Research at University of Montana campuses contributes to the state’s economy in many ways. Here are a few examples:

UM-Missoula’s Research and Development Office, combined with Montana Tech in Butte, brought in $49.5 million in fiscal year 2001. Personnel costs average about 65 percent of research activity, which correlates to a payroll of more than $32 million.

* Research dollars support a significant number of UM faculty and staff positions. Without this funding, these employees would be unavailable or their positions would require tax funding for their teaching, research and service functions.

* Many Montana businesses benefit from products produced by UM research. Among many examples is Larex, a Minnesota company that pumps about $4 million annually into the state’s economy to purchase “waste” larch tree stumps from Montana forests. The stumps are used to create a chemical used in foods and pharmaceuticals. Other successes include Headwaters Composites and Visualization Software, companies spawned by UM’s federally sponsored research in wind energy. Directory Images World Wide in Missoula, a company spun off from University research and development, uses software that works like an operating system.

* UM’s Small Business Institute has provided outreach to hundreds of the state’s small- and mid-sized businesses through student consulting services since 1977. Teams of seniors work with each client, company or entrepreneur to develop business or marketing plans or conduct studies.

* UM’s Montana Business Connections provides access to two practical and useful databases: the Resource Directory, which provides current information on more than 1,000 economic development resources, and the Business Calendar, which lists upcoming Montana conferences, trade shows and other business-related events.

* The Montana Tech library is the only U.S. patent and trademark depository in Montana. Its librarians answer questions weekly from inventors and business researchers from across the state about how to obtain patents and trademarks. Many Montanans start businesses using these inventions. The librarians also do community outreach to teach new business owners about market research, business surveys and business plans.

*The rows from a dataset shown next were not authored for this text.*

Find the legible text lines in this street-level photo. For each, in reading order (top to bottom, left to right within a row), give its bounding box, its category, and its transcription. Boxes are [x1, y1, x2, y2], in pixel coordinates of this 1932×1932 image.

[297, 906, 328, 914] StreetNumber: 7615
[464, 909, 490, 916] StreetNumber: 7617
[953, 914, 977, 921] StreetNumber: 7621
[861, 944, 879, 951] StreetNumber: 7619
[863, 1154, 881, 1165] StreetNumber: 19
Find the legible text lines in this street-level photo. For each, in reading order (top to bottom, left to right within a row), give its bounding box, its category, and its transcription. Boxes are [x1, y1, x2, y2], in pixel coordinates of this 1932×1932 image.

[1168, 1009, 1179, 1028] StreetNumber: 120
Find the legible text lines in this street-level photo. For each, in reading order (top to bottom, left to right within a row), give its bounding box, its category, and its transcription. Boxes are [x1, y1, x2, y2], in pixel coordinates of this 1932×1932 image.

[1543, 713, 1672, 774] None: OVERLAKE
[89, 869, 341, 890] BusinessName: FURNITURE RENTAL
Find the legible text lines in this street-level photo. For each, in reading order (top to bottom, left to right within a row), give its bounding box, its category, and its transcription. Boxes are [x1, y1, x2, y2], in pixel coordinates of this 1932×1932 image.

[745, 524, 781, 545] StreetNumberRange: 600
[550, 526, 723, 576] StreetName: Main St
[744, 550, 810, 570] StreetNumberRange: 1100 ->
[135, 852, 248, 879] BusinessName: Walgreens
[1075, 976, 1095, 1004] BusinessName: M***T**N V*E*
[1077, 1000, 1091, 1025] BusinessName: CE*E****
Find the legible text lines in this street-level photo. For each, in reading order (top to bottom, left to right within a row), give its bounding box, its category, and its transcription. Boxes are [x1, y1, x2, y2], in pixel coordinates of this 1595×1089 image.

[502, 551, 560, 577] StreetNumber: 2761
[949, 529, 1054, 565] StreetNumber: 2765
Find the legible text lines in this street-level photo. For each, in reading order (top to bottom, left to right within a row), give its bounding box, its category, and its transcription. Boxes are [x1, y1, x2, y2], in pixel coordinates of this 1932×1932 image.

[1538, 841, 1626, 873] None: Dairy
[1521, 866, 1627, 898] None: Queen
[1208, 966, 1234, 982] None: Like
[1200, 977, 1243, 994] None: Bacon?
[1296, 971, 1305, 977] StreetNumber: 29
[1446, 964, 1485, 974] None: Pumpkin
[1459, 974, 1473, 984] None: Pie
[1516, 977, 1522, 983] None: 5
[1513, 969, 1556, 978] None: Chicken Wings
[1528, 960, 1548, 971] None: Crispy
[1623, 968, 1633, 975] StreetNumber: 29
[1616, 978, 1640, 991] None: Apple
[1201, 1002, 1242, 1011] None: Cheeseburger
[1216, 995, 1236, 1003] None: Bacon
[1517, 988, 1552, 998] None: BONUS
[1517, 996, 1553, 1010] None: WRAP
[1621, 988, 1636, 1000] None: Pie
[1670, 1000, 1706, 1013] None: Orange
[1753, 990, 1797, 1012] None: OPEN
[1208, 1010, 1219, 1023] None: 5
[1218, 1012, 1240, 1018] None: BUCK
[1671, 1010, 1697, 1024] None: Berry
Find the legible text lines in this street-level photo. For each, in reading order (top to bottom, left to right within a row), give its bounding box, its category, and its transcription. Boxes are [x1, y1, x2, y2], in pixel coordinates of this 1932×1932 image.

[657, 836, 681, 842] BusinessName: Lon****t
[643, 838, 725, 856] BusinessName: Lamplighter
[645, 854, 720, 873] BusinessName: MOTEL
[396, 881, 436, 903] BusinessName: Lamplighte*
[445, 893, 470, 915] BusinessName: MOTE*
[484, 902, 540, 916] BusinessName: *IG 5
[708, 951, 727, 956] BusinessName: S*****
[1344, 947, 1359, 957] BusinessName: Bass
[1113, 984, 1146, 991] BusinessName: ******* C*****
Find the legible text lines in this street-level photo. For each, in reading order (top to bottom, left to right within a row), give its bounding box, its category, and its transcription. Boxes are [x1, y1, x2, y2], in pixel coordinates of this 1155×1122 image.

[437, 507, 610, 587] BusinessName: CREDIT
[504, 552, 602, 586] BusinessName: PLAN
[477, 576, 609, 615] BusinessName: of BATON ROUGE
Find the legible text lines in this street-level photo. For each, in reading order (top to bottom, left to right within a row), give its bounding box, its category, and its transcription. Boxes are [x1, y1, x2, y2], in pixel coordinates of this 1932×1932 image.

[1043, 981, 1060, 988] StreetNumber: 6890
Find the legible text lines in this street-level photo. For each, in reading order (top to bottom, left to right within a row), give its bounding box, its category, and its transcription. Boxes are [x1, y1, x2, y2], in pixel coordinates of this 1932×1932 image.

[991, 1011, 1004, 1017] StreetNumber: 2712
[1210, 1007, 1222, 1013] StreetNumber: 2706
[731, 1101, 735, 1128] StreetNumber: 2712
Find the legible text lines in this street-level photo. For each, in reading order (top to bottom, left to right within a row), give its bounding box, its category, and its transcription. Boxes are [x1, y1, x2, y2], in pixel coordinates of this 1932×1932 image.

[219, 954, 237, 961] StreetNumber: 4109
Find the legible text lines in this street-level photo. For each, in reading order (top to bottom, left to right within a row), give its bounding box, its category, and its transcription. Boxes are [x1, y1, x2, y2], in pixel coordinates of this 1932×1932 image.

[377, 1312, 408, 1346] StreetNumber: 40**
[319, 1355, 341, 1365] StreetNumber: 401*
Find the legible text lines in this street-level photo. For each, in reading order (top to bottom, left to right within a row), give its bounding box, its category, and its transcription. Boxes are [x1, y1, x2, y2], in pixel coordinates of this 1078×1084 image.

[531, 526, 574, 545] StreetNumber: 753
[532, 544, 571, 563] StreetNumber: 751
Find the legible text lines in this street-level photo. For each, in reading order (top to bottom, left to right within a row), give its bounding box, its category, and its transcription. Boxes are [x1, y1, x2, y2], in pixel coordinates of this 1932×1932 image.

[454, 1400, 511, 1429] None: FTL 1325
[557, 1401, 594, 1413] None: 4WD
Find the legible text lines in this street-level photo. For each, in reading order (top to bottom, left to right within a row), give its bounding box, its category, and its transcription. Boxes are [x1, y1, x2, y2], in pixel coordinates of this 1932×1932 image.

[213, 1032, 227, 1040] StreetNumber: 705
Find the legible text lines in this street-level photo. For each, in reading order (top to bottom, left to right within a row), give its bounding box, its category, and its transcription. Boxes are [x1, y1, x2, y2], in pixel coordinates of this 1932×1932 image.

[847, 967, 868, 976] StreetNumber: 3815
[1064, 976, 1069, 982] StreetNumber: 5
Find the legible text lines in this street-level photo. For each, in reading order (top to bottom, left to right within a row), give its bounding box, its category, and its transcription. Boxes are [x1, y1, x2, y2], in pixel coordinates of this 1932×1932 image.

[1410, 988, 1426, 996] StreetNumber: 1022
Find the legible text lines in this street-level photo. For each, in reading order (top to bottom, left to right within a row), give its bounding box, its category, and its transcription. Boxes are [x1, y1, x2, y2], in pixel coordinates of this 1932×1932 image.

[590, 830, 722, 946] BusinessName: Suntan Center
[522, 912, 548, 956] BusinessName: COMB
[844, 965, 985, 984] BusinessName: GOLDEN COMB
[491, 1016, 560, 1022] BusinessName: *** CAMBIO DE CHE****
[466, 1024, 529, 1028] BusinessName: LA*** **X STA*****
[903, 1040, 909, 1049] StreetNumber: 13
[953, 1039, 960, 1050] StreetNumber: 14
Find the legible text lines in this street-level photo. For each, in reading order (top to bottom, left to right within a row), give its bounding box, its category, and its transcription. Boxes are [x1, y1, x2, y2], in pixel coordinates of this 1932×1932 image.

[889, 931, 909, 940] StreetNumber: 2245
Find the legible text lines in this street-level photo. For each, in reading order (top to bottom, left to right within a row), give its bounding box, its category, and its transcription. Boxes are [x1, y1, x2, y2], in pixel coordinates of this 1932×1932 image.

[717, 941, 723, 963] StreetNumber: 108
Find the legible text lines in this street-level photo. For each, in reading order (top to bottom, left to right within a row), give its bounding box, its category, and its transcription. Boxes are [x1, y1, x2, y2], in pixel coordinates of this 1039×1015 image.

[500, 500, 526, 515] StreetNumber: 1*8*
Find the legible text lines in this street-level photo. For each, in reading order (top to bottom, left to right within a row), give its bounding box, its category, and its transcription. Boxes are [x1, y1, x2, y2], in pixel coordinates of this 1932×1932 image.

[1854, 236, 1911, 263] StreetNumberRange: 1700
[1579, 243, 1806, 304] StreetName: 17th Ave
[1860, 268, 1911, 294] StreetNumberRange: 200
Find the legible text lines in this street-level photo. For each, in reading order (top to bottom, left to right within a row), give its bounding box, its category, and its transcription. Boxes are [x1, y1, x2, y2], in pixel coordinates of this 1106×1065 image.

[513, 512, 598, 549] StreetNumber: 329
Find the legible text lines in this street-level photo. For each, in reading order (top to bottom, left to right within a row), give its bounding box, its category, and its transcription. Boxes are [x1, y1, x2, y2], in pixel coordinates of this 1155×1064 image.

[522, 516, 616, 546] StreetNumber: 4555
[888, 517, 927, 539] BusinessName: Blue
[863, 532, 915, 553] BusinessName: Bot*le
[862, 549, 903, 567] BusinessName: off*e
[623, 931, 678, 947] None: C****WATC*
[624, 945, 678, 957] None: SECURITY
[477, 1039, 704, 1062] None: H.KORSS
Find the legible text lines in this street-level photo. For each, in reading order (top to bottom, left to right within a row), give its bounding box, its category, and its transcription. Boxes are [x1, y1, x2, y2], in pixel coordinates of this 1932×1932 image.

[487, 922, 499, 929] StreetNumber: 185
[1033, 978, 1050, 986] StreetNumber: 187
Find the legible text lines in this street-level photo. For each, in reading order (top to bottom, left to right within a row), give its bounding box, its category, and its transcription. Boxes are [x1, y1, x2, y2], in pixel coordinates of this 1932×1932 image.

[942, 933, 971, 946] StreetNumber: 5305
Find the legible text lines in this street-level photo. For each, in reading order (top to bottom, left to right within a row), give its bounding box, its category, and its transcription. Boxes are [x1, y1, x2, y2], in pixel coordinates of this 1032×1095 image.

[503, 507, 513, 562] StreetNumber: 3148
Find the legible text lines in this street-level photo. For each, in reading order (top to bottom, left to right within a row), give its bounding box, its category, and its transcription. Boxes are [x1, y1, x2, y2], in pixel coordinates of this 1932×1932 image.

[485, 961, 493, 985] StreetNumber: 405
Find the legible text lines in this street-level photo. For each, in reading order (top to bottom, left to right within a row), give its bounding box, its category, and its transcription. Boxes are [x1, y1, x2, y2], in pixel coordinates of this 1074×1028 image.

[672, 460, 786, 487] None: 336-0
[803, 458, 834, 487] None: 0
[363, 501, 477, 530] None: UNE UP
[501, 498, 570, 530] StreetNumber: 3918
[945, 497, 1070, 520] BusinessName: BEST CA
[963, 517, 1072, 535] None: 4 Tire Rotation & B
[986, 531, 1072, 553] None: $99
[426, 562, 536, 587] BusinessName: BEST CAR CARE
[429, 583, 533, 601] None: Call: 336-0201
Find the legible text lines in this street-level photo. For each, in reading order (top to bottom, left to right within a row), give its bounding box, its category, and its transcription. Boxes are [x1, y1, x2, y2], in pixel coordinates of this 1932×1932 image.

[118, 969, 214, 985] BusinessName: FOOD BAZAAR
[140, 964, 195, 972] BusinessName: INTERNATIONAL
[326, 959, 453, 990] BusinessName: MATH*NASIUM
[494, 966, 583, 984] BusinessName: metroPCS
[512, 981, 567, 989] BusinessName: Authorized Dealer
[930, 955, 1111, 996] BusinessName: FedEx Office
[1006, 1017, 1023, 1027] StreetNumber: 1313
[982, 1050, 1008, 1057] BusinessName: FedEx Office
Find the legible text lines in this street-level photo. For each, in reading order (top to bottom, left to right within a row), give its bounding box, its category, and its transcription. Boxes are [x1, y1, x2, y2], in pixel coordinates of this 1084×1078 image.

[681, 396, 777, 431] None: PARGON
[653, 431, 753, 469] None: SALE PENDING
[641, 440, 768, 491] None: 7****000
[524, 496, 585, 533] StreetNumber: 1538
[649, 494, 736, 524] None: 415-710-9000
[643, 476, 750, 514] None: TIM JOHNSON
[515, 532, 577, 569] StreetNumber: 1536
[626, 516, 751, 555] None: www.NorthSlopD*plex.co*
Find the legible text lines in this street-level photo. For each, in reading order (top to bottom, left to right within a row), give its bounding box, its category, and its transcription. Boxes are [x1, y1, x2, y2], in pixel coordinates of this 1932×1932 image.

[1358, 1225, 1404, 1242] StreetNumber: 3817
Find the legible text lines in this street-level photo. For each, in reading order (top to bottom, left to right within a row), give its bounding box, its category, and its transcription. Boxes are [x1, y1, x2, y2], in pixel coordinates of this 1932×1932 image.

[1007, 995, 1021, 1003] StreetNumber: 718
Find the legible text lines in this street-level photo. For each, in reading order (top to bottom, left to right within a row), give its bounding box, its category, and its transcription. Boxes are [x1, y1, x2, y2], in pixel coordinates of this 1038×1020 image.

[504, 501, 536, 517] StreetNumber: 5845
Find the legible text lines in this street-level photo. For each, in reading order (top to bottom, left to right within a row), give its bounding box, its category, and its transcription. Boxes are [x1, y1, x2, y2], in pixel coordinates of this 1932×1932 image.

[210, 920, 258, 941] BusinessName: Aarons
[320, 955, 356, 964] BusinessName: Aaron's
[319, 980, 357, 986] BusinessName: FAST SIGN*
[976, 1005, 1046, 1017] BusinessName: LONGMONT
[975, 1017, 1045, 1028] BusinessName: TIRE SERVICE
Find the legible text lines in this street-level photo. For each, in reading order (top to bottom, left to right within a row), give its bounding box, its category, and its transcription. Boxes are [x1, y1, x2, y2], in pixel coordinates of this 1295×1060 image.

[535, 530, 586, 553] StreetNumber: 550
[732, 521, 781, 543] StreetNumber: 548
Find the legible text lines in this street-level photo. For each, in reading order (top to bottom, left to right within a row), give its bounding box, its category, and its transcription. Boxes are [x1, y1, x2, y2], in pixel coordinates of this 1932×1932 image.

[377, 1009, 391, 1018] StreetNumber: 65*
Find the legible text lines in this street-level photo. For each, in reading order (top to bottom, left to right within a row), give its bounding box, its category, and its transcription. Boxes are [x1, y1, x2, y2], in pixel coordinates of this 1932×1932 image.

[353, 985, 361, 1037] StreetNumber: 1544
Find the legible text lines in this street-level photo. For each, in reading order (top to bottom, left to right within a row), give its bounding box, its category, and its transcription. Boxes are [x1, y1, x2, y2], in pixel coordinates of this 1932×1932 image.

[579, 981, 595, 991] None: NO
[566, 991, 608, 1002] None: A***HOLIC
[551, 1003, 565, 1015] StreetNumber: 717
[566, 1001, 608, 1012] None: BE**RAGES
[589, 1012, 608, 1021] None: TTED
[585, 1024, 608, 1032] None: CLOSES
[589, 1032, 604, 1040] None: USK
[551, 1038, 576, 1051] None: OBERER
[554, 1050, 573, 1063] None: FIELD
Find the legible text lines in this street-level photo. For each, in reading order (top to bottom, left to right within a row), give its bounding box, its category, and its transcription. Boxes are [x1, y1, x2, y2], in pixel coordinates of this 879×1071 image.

* Tech’s Rocky Mountain Agile Virtual Enterprises (RAVE) project helps companies become more competitive by boosting their network technologies. The institution’s Mine Waste Technology Program also generates between $500,000 and $750,000 in projects each year.

* The Montana World Trade Center, located in UM’s Gallagher Building, encourages the expansion of world trade and works to make our region competitive in the global market. The center’s Montana Environmental Consortium Project has worked for the past year to create business links with Panama. As a result of this public-private collaboration, UM won an InterAmerican Development Bank grant to provide legal consultation to the Panamanian government on the development of its natural resources and extraction policy and practice. The grant is worth about $500,000. The planned second phase of this initiative calls for $28.5 million in private-sector environmental services contracting, for which Montana businesses should be in a good position to compete.

* The Montana Manufacturers Information System now is under development in UM’s business school. MMIS will census all manufacturers in the state and collect data on products, processes, capabilities, certifications, specialized equipment and other information. The system will help Montana manufacturers locate potential customers by linking them to worldwide markets.